Items from a dataset:
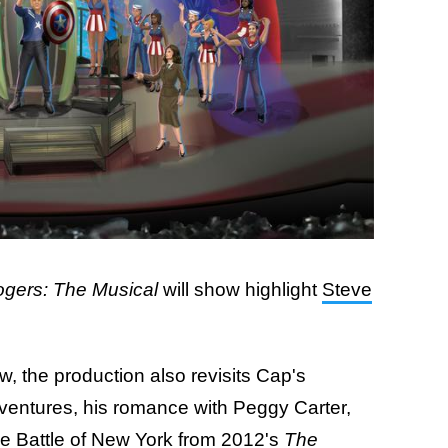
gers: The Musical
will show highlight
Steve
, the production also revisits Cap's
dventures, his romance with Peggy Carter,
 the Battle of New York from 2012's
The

→ **What you have to do**
Format every line of text in the records as a JSON list of strings, one string per line, with blank lines omitted. Leave the pictures out of the answer.

→ **Answer to the exercise**
[
  "gers: The Musical",
  "will show highlight",
  "Steve",
  ", the production also revisits Cap's",
  "dventures, his romance with Peggy Carter,",
  " the Battle of New York from 2012's",
  "The"
]